The flow: model receives the question → decides it needs get_weather("Lahore") and calculate("0.12 * 850") → you run them → send results back → model writes the final answer. That's the foundation of every "AI agent" framework on the market.

Putting It All Together: A CLI Assistant

Here's a complete, working terminal assistant that combines streaming, memory, and the chat interface:

import os
from openai import OpenAI
from dotenv import load_dotenv

load_dotenv()
client = OpenAI()

SYSTEM_PROMPT = """You are a senior Python developer.
Answer questions clearly, give code examples, and be honest
when you don't know something."""

def run_assistant():
    messages = [{"role": "system", "content": SYSTEM_PROMPT}]
    print("Python Assistant — type 'exit' to quit, 'reset' to clear context.\n")

    while True:
        try:
            user_input = input("you ▸ ").strip()
        except (EOFError, KeyboardInterrupt):
            print()
            break

        if user_input.lower() == "exit":
            break
        if user_input.lower() == "reset":
            messages = messages[:1]
            print("(context cleared)\n")
            continue
        if not user_input:
            continue

        messages.append({"role": "user", "content": user_input})

        print("ai  ▸ ", end="", flush=True)
        stream = client.chat.completions.create(
            model="gpt-4o-mini",
            messages=messages,
            stream=True,
        )

        reply = ""
        for chunk in stream:
            delta = chunk.choices[0].delta.content or ""
            print(delta, end="", flush=True)
            reply += delta
        print("\n")

        messages.append({"role": "assistant", "content": reply})

if __name__ == "__main__":
    run_assistant()

Save it as assistant.py, run python assistant.py, and you have a working AI assistant in your terminal.
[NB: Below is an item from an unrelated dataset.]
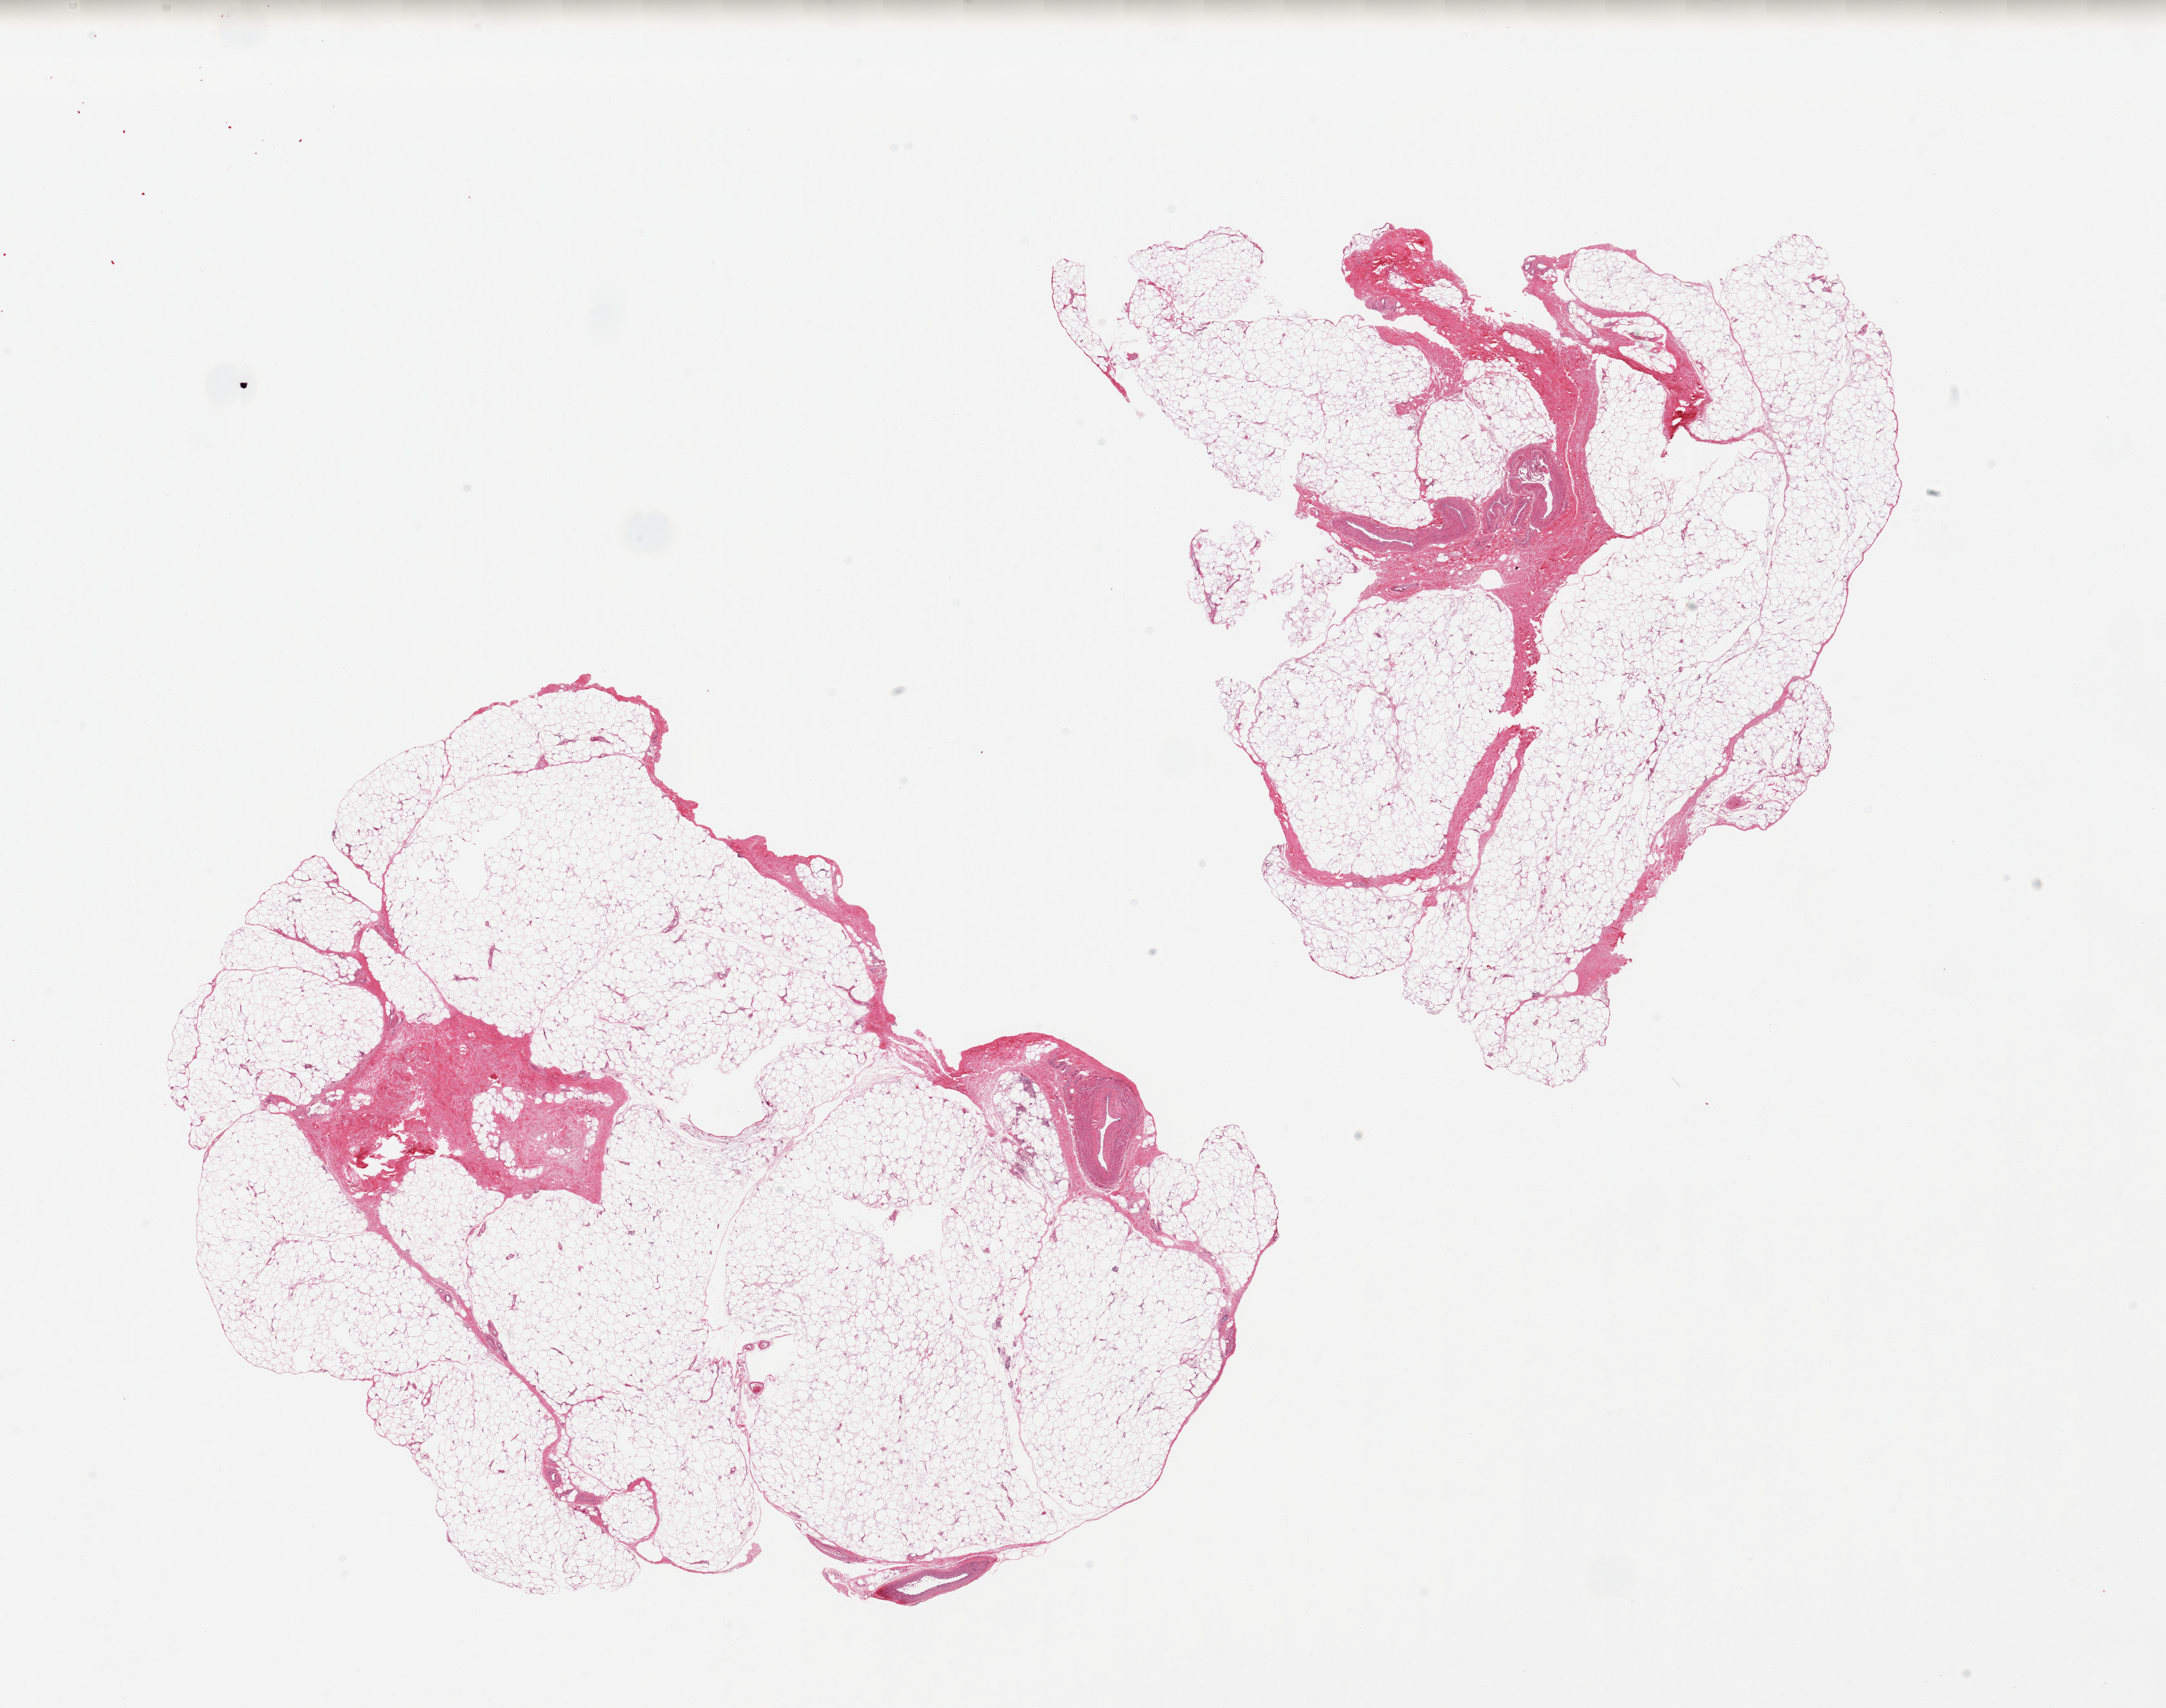
Digitized hematoxylin and eosin (H&E)-stained section — low-resolution overview of the scanned area, about 26.6 x 21.0 mm, PAXgene-fixed, paraffin-embedded tissue, target tissue: adipose tissue, donor tissue sample. Donor: male.
Pathologist's review note for this sample: 2 pieces, ~15% interstitial fascia/vascular elements.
Under 50 lines of code.

Production Checklist

Before you ship anything using the ChatGPT API, run through this:

Concern	What to do
Secrets	Use environment variables, never hardcode keys
Cost	Set hard usage limits in the OpenAI dashboard
Errors	Wrap calls in `try/except` and retry with exponential backoff
Latency	Stream responses for any user-facing UI
Token limits	Truncate or summarize long conversation history
Safety	Validate user input; don't blindly `eval` model output
Logging	Log prompts + responses for debugging (scrub PII)

The official SDK has built-in retry logic, but you should still handle RateLimitError and APIError explicitly so failures are visible, not silent.

Install Everything

pip install openai python-dotenv

That's the entire stack. The OpenAI SDK gives you streaming, function calling, file uploads, vision, and embeddings out of the box.

Final Thought

The four patterns in this tutorial — single call, streaming, memory, and tool use — are the building blocks of every AI product you'll ever build. Chatbots, customer support agents, code reviewers, research assistants, internal tools: all of them are remixes of these four ideas.

The API itself takes ten minutes to learn. The interesting work is everything that wraps around it — prompt design, evaluation, cost control, and UX. Start with the CLI assistant above, then build the version that solves a real problem in your own workflow. That's how you actually learn this.